26/01/2020

What Did We Learn From Davos 2020?

The Guardian

Greta Thunberg at the 50th World Economic Forum annual meeting in Davos. Photograph: Denis Balibouse/Reuters 
Climate crisis, Greta Thunberg and Trump were at core of 50th World Economic Forum
Since 1971, politicians, business leaders, academics, journalists and representatives of civil society have been travelling to the Swiss ski resort of Davos, the town immortalised by Thomas Mann in his novel The Magic Mountain.
The meeting – described as the place where billionaires tell millionaires how the middle classes should live their lives – ended on Friday. So what did we learn from the 50th gathering?

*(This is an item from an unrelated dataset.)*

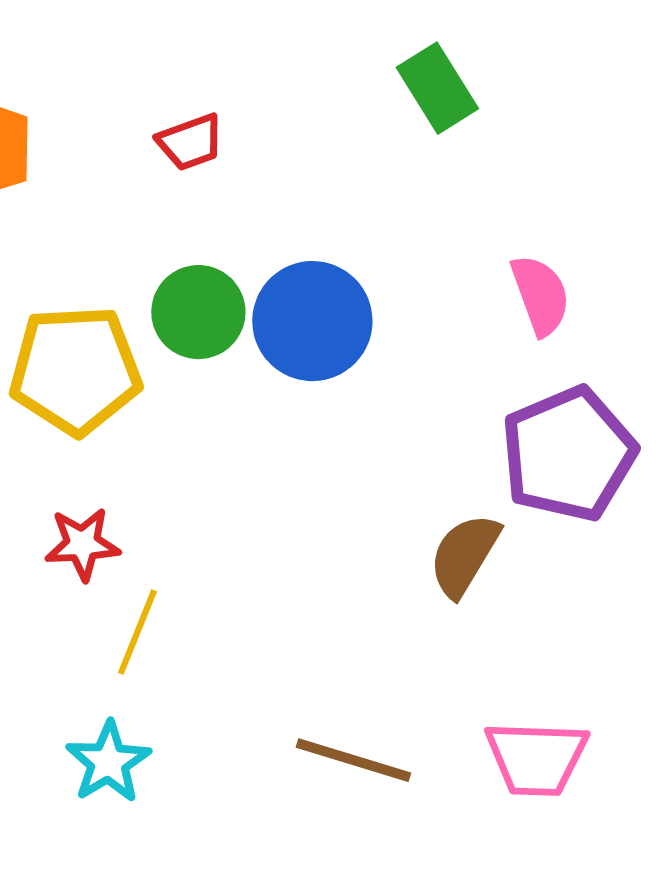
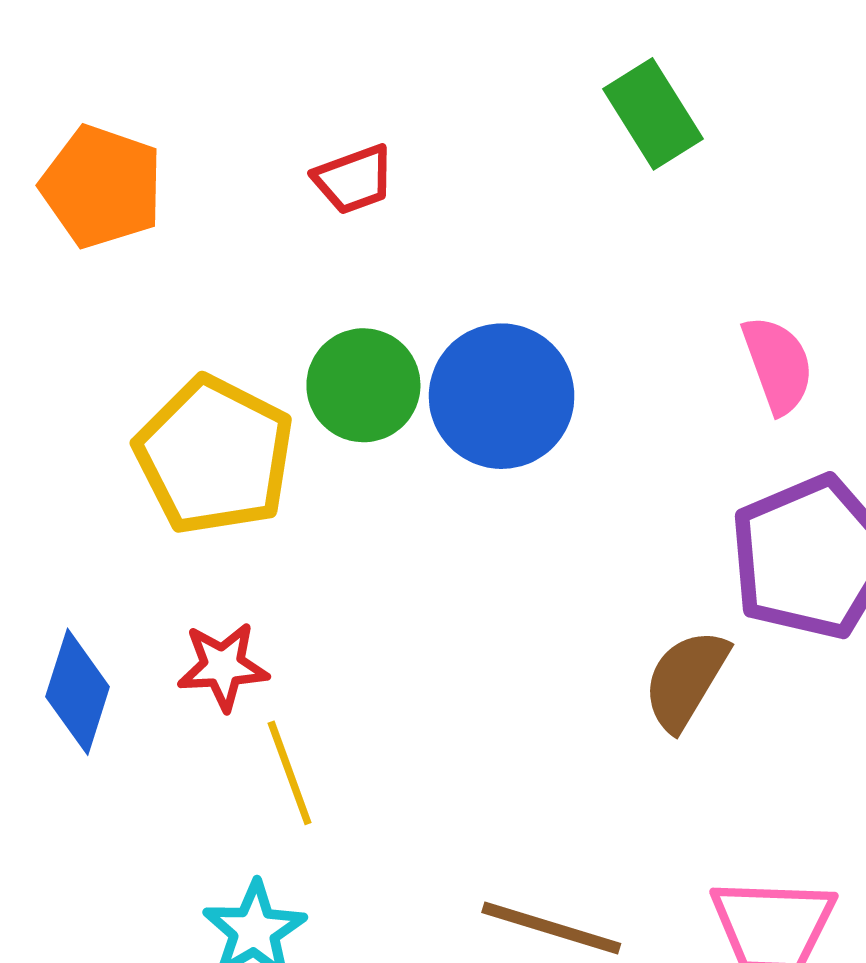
yellow pentagon: (75, 370) -> (214, 456), turned 30
yellow line: (137, 632) -> (290, 773), turned -42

For some, the penny has dropped about the climate emergency
This was the “global heating Davos”, with session after session devoted to the topic. For Mark Carney, in his last weeks as governor of the Bank of England before stepping down, the story was not the near unanimity among policymakers, but that the financial sector – including the big banks of Wall Street – now understands the investment risk of global heating and is starting to adjust its behaviour accordingly.

The past year has turned Greta Thunberg from a Davos curiosity into a household name and global force
At the start of the 2019 Davos, Thunberg was a 16-year-old Swedish student going on strike from school to protest against the lack of action on global heating. She electrified last year’s WEF and was even bigger news this time, going toe-to-toe with Donald Trump and members of his cabinet, and getting the better of the exchanges. Most seasoned Davos hands thought Steve Mnuchin, the US treasury secretary, had blundered when he said he would only start listening to Thunberg when she had a degree in economics.

Davos has a love-hate relationship with Trump
For the second time in three years, Trump turned up at the annual festival of globalisation – more visits than Bill Clinton and Barack Obama managed between them in the combined 16 years of their presidencies. The chief executives of the multinationals that flock to Davos find Trump strangely compelling in spite of his anti-globalist views. He was comfortably the biggest draw of the week. There were a few titters as Trump boasted of the economic miracle he has created in the US, but privately American big business likes tax cuts, likes deregulation and would rather have him in the White House than any Democrat.

The mood among the UK business community is more upbeat following the election

There wasn’t much of a UK presence
Along with Emmanuel Macron and Justin Trudeau, Boris Johnson decided that hobnobbing with people Theresa May once called the citizens of nowhere was not the best political look. At one time it looked as if there would be no UK cabinet minister in Davos, but in the end Sajid Javid was left to fly the flag. There were plenty of ex-ministers around though: the former Labour foreign secretary David Miliband, the former prime minister Gordon Brown and the former chancellor George Osborne among them. May also did a turn to the citizens of nowhere at a PwC drinks reception.

The cybersecurity threat got personal, but Davos didn’t want to talk about it
On the first day of Davos, the Guardian broke the story that the Amazon boss, Jeff Bezos, had apparently been hacked by the crown prince of Saudi Arabia, Mohammed bin Salman. Cybersecurity is always on the agenda and there was a personal twist this year, because many of those attending Davos came into contact with Prince Mohammed on the trip when he met Bezos and maybe also exchanged mobile phone numbers with him. The Guardian tracked down three of them: Mnuchin; the Apple CEO, Tim Cook; and the Microsoft boss, Satya Nadella. However, despite their public commitments to openness and transparency, none was prepared to talk about it.

A sombre Davos had its amusing moments
There wasn’t an awful lot to laugh about in Davos, what with the backdrop of global heating, cyber-threats, and the coronavirus. But there were the odd moments of levity. Trump provided one of them, albeit unwittingly, with his claim that the US was enjoying a “boom the likes of which the world has never seen”. That would only be true if American history began on the day he was elected president. Javid provided one of the others. Pressing the flesh at a CBI lunch, he was asked by one business leader: “Who are you?” Not realising he was being teased, a visibly taken aback Javid replied: “I’m the chancellor.”

Planes, trains and automobiles
Davos says it gets the existential threat of the climate crisis, but does it really? Prince Charles flew to Switzerland by private jet, before switching to an electric car to give the WEF the benefit of his wisdom on how to save the planet. One delegate, kept waiting in the cold while Trump was being whisked from the conference centre to his hotel, tried to count the number of cars in the president’s motorcade and wasn’t quite sure whether there were 37 or 39. The WEF says most attendees arrived by train and that the Zurich group will plant 13,000 trees: one for every one of the bright blue bobble hats it has handed out for free.